One-third (33 per cent) of American employees believe safety takes a back seat to productivity at their organizations — a percentage that is even higher among employees in high-risk industries, according to a survey by the National Safety Council.
Sixty per cent of respondents in the construction industry and 52 per cent of those working in agriculture, forestry, fishing and hunting, felt safety was less of a priority than finishing tasks, found the survey of 2,000 workers. These findings are particularly alarming because those industries are first and second when it comes to the number of occupational deaths each year in the United States.
Six in 10 (62 per cent) construction workers and those in agriculture, forestry, fishing and hunting, believe management does only the minimum required by law to keep employees safe, found the survey.
And 61 per cent of employees in the agriculture, forestry, fishing and hunting industry say there is resistance to working safely among employees
“Every employee deserves a safe workplace,” said Deborah A.P. Hersman, president and CEO of the National Safety Council. “While some of our findings were encouraging, others were a stark reminder of how far we still have to go to ensure safety is every employer’s highest priority.”

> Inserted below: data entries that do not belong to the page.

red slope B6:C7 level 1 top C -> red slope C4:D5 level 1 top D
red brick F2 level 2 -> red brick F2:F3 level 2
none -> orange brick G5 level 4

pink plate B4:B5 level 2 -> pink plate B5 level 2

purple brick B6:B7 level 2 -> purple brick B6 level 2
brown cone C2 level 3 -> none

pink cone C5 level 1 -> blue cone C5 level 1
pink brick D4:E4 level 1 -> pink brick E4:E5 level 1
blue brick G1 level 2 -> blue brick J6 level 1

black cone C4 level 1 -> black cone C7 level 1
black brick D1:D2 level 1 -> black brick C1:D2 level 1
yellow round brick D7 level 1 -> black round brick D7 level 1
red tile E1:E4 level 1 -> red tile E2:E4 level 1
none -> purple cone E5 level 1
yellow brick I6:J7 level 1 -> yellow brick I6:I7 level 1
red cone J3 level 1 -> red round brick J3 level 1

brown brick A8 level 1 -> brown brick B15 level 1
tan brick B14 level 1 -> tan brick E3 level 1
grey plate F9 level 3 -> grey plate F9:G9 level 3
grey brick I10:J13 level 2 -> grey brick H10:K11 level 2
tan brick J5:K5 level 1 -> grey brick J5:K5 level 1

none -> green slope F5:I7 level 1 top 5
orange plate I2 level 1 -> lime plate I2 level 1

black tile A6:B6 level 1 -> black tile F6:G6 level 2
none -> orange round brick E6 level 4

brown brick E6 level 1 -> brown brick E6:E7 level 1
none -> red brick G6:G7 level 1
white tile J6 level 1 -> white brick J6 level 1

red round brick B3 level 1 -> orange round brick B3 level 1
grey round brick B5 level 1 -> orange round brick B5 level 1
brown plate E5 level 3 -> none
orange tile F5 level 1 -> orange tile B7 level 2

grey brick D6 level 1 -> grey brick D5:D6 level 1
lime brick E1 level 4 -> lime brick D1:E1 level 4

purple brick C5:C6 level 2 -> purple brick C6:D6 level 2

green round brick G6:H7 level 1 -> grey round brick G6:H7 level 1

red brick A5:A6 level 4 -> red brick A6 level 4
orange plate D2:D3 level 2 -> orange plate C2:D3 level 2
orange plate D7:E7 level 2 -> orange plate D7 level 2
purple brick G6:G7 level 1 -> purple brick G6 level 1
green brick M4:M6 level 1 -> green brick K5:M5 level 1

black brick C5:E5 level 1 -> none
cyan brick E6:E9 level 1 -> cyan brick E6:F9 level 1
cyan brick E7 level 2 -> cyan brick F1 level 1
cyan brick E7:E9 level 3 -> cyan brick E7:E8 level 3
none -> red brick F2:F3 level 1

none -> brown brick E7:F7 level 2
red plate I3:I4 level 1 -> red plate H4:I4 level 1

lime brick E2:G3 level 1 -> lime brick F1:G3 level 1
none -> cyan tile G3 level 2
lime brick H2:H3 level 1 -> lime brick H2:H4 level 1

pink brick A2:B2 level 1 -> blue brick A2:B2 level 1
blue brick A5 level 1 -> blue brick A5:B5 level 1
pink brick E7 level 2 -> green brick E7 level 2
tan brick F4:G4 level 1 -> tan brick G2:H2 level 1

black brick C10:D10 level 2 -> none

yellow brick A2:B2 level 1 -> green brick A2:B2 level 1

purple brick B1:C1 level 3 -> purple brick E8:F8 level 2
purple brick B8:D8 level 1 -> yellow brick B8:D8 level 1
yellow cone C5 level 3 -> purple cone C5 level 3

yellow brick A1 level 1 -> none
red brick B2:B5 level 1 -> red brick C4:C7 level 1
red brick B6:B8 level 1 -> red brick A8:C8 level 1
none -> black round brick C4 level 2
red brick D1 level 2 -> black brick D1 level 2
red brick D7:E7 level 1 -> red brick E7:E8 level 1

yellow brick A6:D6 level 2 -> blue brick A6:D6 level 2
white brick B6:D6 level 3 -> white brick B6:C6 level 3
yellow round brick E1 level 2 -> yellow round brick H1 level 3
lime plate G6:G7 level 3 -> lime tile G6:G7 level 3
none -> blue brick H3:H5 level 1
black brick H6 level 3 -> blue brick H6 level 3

Nearly one-half (49 per cent) of temporary and contract workers, and 41 percent of employees working in healthcare settings, said they were afraid to report safety issues.
Seventy per cent of employees said safety training is part of their orientation and that employee health and well-being is promoted at work.
The number of workplace deaths in 2014 was as high as it has been since 2008, according to data from the U.S. Bureau of Labor Statistics. More than 4,800 workers died from incidents such as car crashes, slips, trips and falls, contact with objects or equipment and exposure to harmful substances.